2.​Avoid all affectation and pretence. A preacher is the servant of all and an example to all. Be ashamed of nothing but sin. Let your whole deportment be serious and weighty.

3.​Be punctual. Do everything exactly on time. Never disappoint a congregation. Begin at the time appointed.

4.​Your business is to save souls. Therefore, spend and be spent in this work. Always be ready to go to those who need you.

5.​It is your duty not only to preach, but to think of those over whom the Holy Ghost has given you charge. Bring all the sinners to repentance that you can, and lead them into holiness and the baptism in the Holy Ghost. You will need all the grace, wisdom and strength you can receive from God to do this.

6.​Act in all things as a son in the Gospel and not according to your own will. Spend all the time you can in reading, studying and praying.

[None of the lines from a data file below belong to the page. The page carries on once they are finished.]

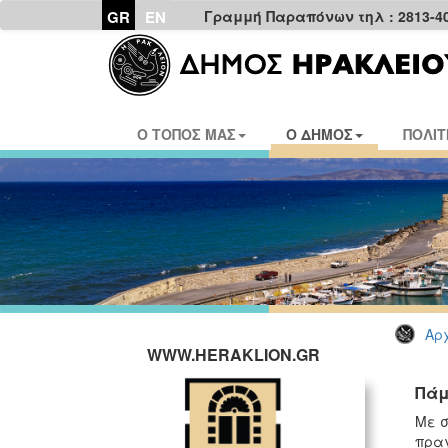
GR
EN
Γραμμή Παραπόνων τηλ : 2813-4
Ο ΤΟΠΟΣ ΜΑΣ
Ο ΔΗΜΟΣ
ΠΟΛΙΤ
Αρχ
WWW.HERAKLION.GR
Πάμ
Με σ
πραγ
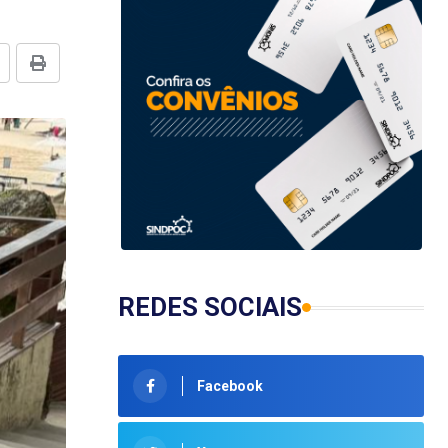
REDES SOCIAIS
Facebook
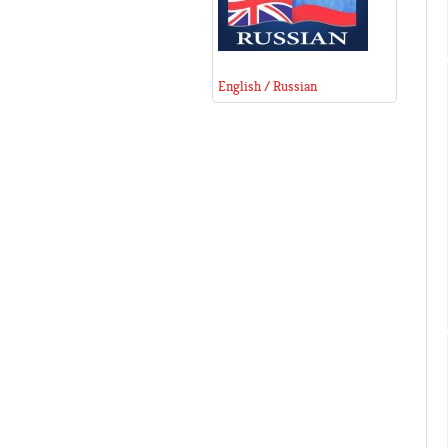
English / Russian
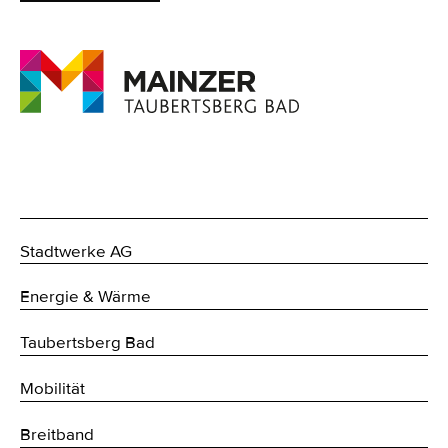
Stadtwerke AG
Energie & Wärme
Taubertsberg Bad
Mobilität
Breitband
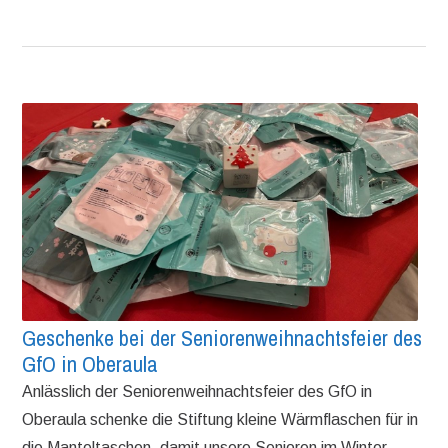
Geschenke bei der Seniorenweihnachtsfeier des
GfO in Oberaula
Anlässlich der Seniorenweihnachtsfeier des GfO in
Oberaula schenke die Stiftung kleine Wärmflaschen für in
die Manteltaschen, damit unsere Senioren im Winter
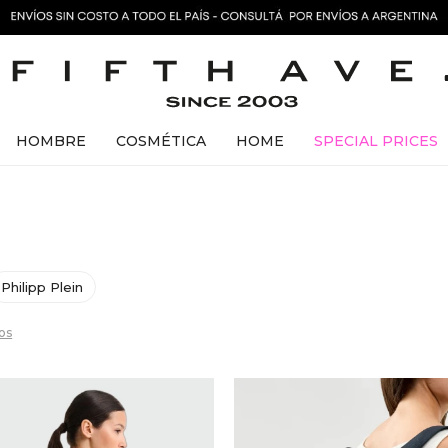
HOMBRE
COSMÉTICA
HOME
SPECIAL PRICES
Philipp Plein
ros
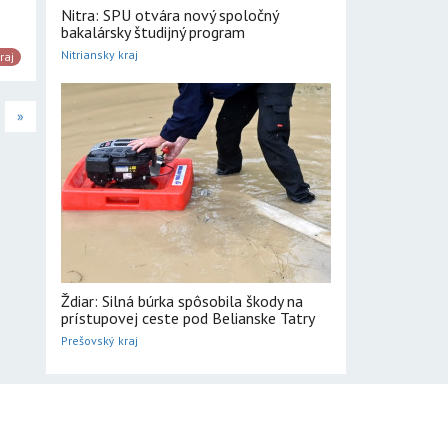
Nitra: SPU otvára nový spoločný
bakalársky študijný program
Nitriansky kraj
raj
»
Ždiar: Silná búrka spôsobila škody na
prístupovej ceste pod Belianske Tatry
Prešovský kraj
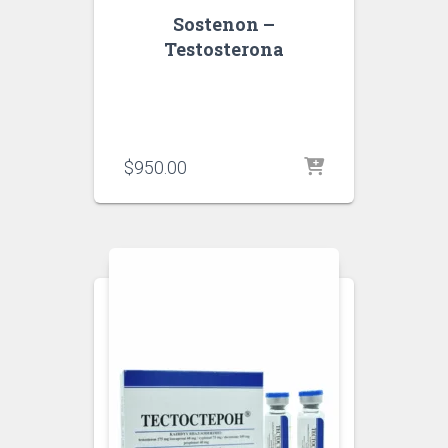
Sostenon –
Testosterona
$
950.00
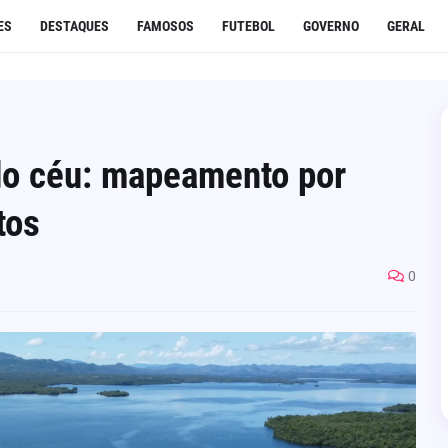
ES
DESTAQUES
FAMOSOS
FUTEBOL
GOVERNO
GERAL
 do céu: mapeamento por
tos
0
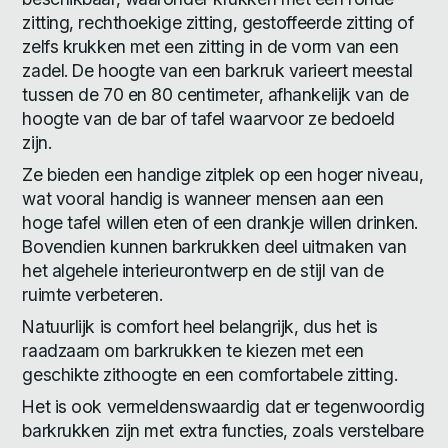
zitting, rechthoekige zitting, gestoffeerde zitting of
zelfs krukken met een zitting in de vorm van een
zadel. De hoogte van een barkruk varieert meestal
tussen de 70 en 80 centimeter, afhankelijk van de
hoogte van de bar of tafel waarvoor ze bedoeld
zijn.
Ze bieden een handige zitplek op een hoger niveau,
wat vooral handig is wanneer mensen aan een
hoge tafel willen eten of een drankje willen drinken.
Bovendien kunnen barkrukken deel uitmaken van
het algehele interieurontwerp en de stijl van de
ruimte verbeteren.
Natuurlijk is comfort heel belangrijk, dus het is
raadzaam om barkrukken te kiezen met een
geschikte zithoogte en een comfortabele zitting.
Het is ook vermeldenswaardig dat er tegenwoordig
barkrukken zijn met extra functies, zoals verstelbare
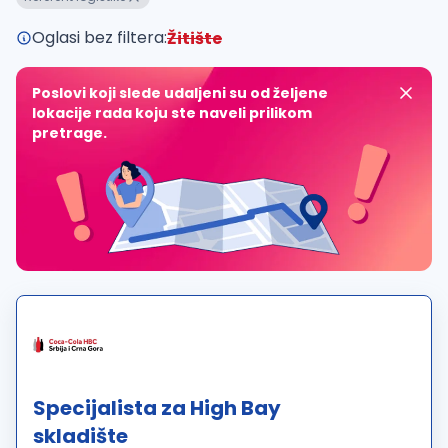
Oglasi bez filtera:
Žitište
Poslovi koji slede udaljeni su od željene
lokacije rada koju ste naveli prilikom
pretrage.
Specijalista za High Bay
skladište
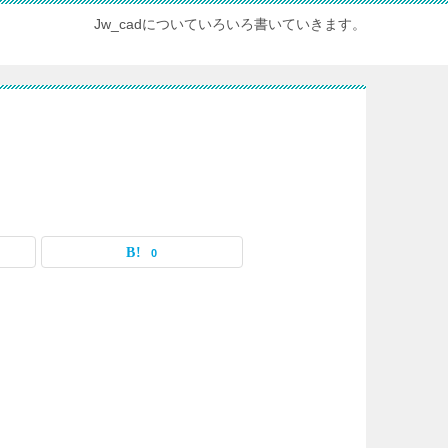
Jw_cadについていろいろ書いていきます。
0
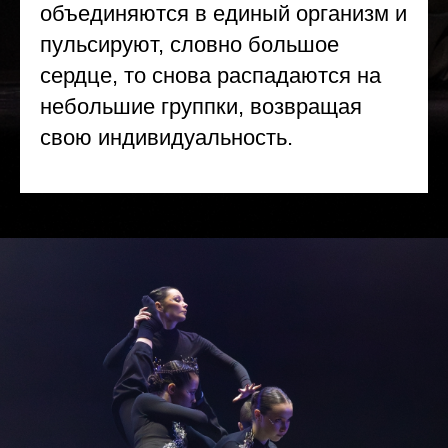
объединяются в единый организм и
пульсируют, словно большое
сердце, то снова распадаются на
небольшие группки, возвращая
свою индивидуальность.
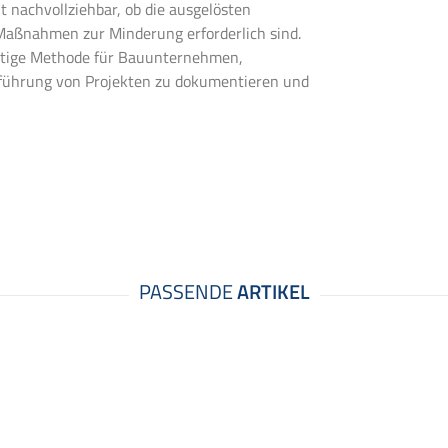
t nachvollziehbar, ob die ausgelösten
Maßnahmen zur Minderung erforderlich sind.
chtige Methode für Bauunternehmen,
führung von Projekten zu dokumentieren und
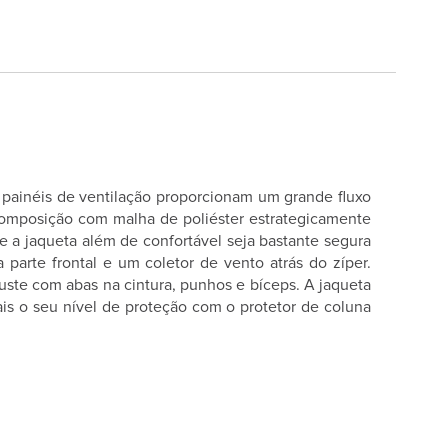
 painéis de ventilação proporcionam um grande fluxo
 composição com malha de poliéster estrategicamente
a jaqueta além de confortável seja bastante segura
 parte frontal e um coletor de vento atrás do zíper.
juste com abas na cintura, punhos e bíceps. A jaqueta
s o seu nível de proteção com o protetor de coluna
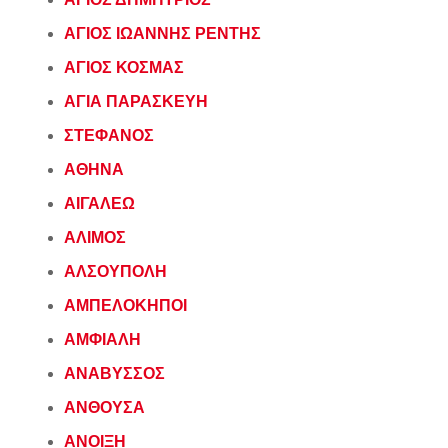
ΑΓΙΟΣ ΙΩΑΝΝΗΣ ΡΕΝΤΗΣ
ΑΓΙΟΣ ΚΟΣΜΑΣ
ΑΓΙΑ ΠΑΡΑΣΚΕΥΗ
ΣΤΕΦΑΝΟΣ
ΑΘΗΝΑ
ΑΙΓΑΛΕΩ
ΑΛΙΜΟΣ
ΑΛΣΟΥΠΟΛΗ
ΑΜΠΕΛΟΚΗΠΟΙ
ΑΜΦΙΑΛΗ
ΑΝΑΒΥΣΣΟΣ
ΑΝΘΟΥΣΑ
ΑΝΟΙΞΗ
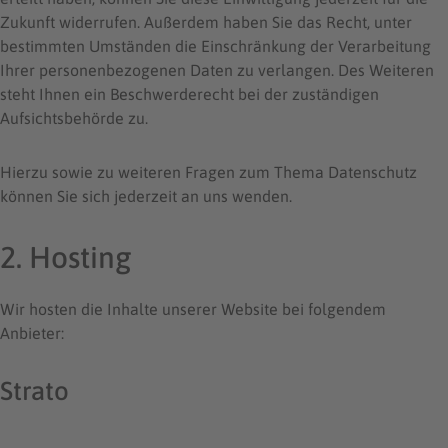
Zukunft widerrufen. Außerdem haben Sie das Recht, unter
bestimmten Umständen die Einschränkung der Verarbeitung
Ihrer personenbezogenen Daten zu verlangen. Des Weiteren
steht Ihnen ein Beschwerderecht bei der zuständigen
Aufsichtsbehörde zu.
Hierzu sowie zu weiteren Fragen zum Thema Datenschutz
können Sie sich jederzeit an uns wenden.
2. Hosting
Wir hosten die Inhalte unserer Website bei folgendem
Anbieter:
Strato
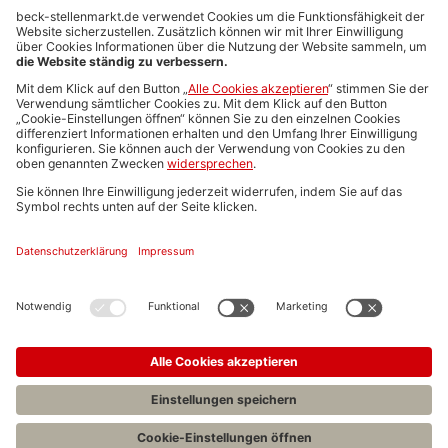
Anzeigen-AGB
Media-Daten
Newsletteranmeldung
Produktübersicht
ALLGEMEIN
FAQs
Impressum
Datenschutz
Nutzungsbedingungen
Stellenangebote C.H.BECK
C.H.BECK Literatur-Sachbuch-Wissenschaft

7.​Choose the plainest text you can. Take care not to ramble. Stick to your subject. Do not allow your gesture to become awkward. Don’t thrash around too much. Don’t speak too loudly or too softly, but plainly and distinctly.

8.​Do not show partiality to any special group, class or individual in the congregation. Minister to the needs of all as you are led by the Spirit of God.

9.​“Pray for them which despitefully use you.” – Matt. 5:44. If you do this you have the assurance that your most bitter opponent can do no more than inconvenience you or cause you some material discomfort or loss. They may kill the body but they cannot injure the soul.

10.​Work to bring the Saints into the place where they will fear God and not the Church. Exhort people to live to God and not to man, seeking to have God’s own Standard set up in their hearts, rather than the standard of man.

“The man who removes a mountain begins by carrying away small stones.” – William Faulkner


i.​Your mind, like the eagle with its mighty wings, is capable of soaring to great heights.

ii.​Conquer thyself. Till thou hast done this, thou art but a slave. For it is almost as well to be subjected to another’s appetite as to thine own.

iii.​You can build a stairway to anything in life that you desire.

iv.​There is something wrong when the children of the King of Kings go about like sheep hounded by a pack of wolves. There is something wrong when those who have inherited infinite supply are worrying about their daily bread. There is something wrong when people are so worried and absorbed in making a living that they cannot make a life.

v.​Faith is never passive, it must be active. It is not simply theoretical acquiescence; it is positive co-operation. It is not asking, it is believing that we have that for which we ask, and living as if we had already receive. It involves the launching of conscience and heart and will in the direction of the object of one’s faith.

vi.​Fear, doubt, and worry, disorganize and paralyze the delicate machinery of the nervous organism and as a result it’s various activities and unquestioned faith in the Great Creator, the providing and sustaining power.

vii.​When the goal-post is down the game is over, so it is in the game of life.

viii.​The RUNG of a ladder was never meant to rest upon but only to hold a man’s foot long enough to enable him to put the other somewhat higher.

ix.​The world will stand aside for a man to pass who has a goal and knows his way.

x.​Keep on top of your sorrows. Never parade your disappointments. Don’t complain about your work. Never grumble about being over-worked. Forget injustices. Accept criticism kindly. Accept complaints kindly, also but never expect them.

xi.​If God called you to preach, do not stoop to be a king.

xii.​Insincerity is intolerable in a minister, unselfishness is required.

xiii.​The world looks at ministers out of the pulpit to see what they mean when they are in it.

xiv.​“Preach the Word”, for you are under orders. “Do the work of an evangelist”. Know the Bible. Commit much Scriptures to memory. Know your Biblical doctrines and preach them.